*** Exercise material

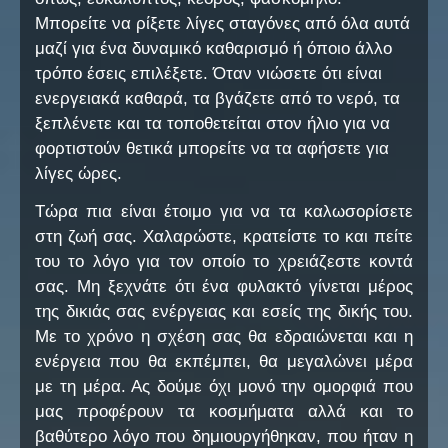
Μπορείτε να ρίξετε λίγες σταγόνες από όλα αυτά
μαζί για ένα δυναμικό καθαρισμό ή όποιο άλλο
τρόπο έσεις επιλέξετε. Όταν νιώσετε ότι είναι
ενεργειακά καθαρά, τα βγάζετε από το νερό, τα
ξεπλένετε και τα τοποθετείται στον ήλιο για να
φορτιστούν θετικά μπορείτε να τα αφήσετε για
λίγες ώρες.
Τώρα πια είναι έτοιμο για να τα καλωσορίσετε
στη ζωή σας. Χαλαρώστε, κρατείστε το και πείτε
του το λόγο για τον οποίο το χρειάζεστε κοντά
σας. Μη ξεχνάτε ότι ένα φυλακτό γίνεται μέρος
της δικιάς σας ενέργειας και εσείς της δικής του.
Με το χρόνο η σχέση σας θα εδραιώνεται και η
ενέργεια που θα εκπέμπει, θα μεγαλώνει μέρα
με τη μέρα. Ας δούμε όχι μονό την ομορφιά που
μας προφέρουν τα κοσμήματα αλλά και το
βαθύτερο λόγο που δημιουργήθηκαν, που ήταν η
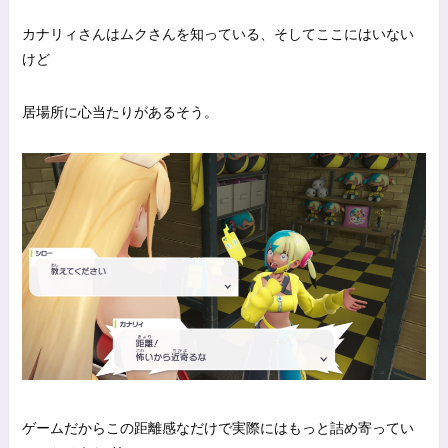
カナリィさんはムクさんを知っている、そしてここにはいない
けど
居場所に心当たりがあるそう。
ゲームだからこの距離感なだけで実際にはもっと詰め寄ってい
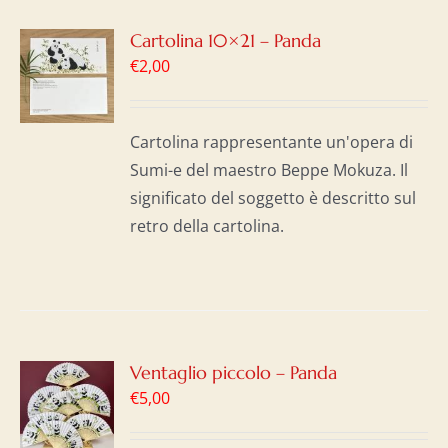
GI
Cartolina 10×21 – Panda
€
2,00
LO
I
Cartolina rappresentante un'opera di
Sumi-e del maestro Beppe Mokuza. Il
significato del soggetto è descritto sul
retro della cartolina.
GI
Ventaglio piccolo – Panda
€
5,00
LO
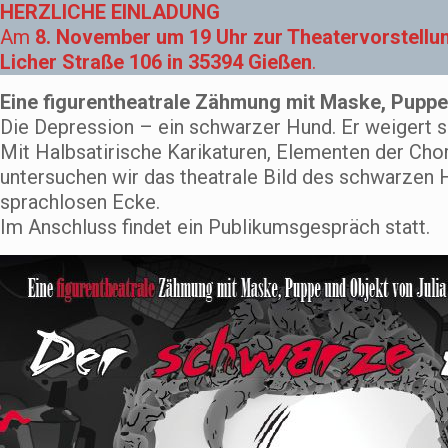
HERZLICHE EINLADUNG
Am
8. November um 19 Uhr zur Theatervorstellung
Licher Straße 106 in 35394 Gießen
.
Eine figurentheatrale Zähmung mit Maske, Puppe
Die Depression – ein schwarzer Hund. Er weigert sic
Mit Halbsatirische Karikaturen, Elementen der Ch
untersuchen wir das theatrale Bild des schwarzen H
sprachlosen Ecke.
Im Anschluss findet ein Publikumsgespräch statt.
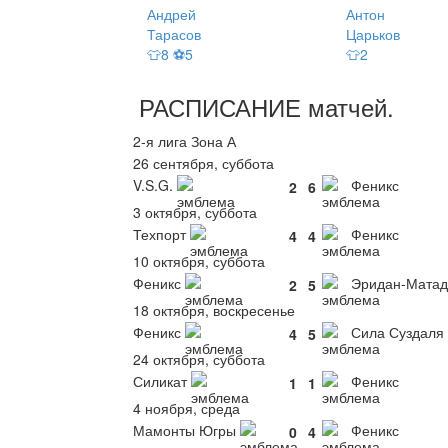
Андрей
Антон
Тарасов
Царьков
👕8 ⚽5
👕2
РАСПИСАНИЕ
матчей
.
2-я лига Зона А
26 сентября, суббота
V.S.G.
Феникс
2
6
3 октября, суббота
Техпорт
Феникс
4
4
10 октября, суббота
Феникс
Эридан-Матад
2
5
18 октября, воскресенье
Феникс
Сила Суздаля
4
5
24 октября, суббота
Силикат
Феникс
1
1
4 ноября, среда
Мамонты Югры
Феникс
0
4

******

◆ **How to complete this task**
Return the records above verbatim, leaving out images.

◆ **Reply**
Μπορείτε να ρίξετε λίγες σταγόνες από όλα αυτά
μαζί για ένα δυναμικό καθαρισμό ή όποιο άλλο
τρόπο έσεις επιλέξετε. Όταν νιώσετε ότι είναι
ενεργειακά καθαρά, τα βγάζετε από το νερό, τα
ξεπλένετε και τα τοποθετείται στον ήλιο για να
φορτιστούν θετικά μπορείτε να τα αφήσετε για
λίγες ώρες.
Τώρα πια είναι έτοιμο για να τα καλωσορίσετε
στη ζωή σας. Χαλαρώστε, κρατείστε το και πείτε
του το λόγο για τον οποίο το χρειάζεστε κοντά
σας. Μη ξεχνάτε ότι ένα φυλακτό γίνεται μέρος
της δικιάς σας ενέργειας και εσείς της δικής του.
Με το χρόνο η σχέση σας θα εδραιώνεται και η
ενέργεια που θα εκπέμπει, θα μεγαλώνει μέρα
με τη μέρα. Ας δούμε όχι μονό την ομορφιά που
μας προφέρουν τα κοσμήματα αλλά και το
βαθύτερο λόγο που δημιουργήθηκαν, που ήταν η
カナリィさんはムクさんを知っている、そしてここにはいない
けど
居場所に心当たりがあるそう。
ゲームだからこの距離感なだけで実際にはもっと詰め寄ってい
GI
Cartolina 10×21 – Panda
€
2,00
LO
I
Cartolina rappresentante un'opera di
Sumi-e del maestro Beppe Mokuza. Il
significato del soggetto è descritto sul
retro della cartolina.
GI
Ventaglio piccolo – Panda
€
5,00
LO
HERZLICHE EINLADUNG
Am
8. November um 19 Uhr zur Theatervorstellung
Licher Straße 106 in 35394 Gießen
.
Eine figurentheatrale Zähmung mit Maske, Puppe
Die Depression – ein schwarzer Hund. Er weigert sic
Mit Halbsatirische Karikaturen, Elementen der Ch
untersuchen wir das theatrale Bild des schwarzen H
sprachlosen Ecke.
Im Anschluss findet ein Publikumsgespräch statt.
Андрей
Антон
Тарасов
Царьков
👕8 ⚽5
👕2
РАСПИСАНИЕ
матчей
.
2-я лига Зона А
26 сентября, суббота
V.S.G.
Феникс
2
6
3 октября, суббота
Техпорт
Феникс
4
4
10 октября, суббота
Феникс
Эридан-Матад
2
5
18 октября, воскресенье
Феникс
Сила Суздаля
4
5
24 октября, суббота
Силикат
Феникс
1
1
4 ноября, среда
Мамонты Югры
Феникс
0
4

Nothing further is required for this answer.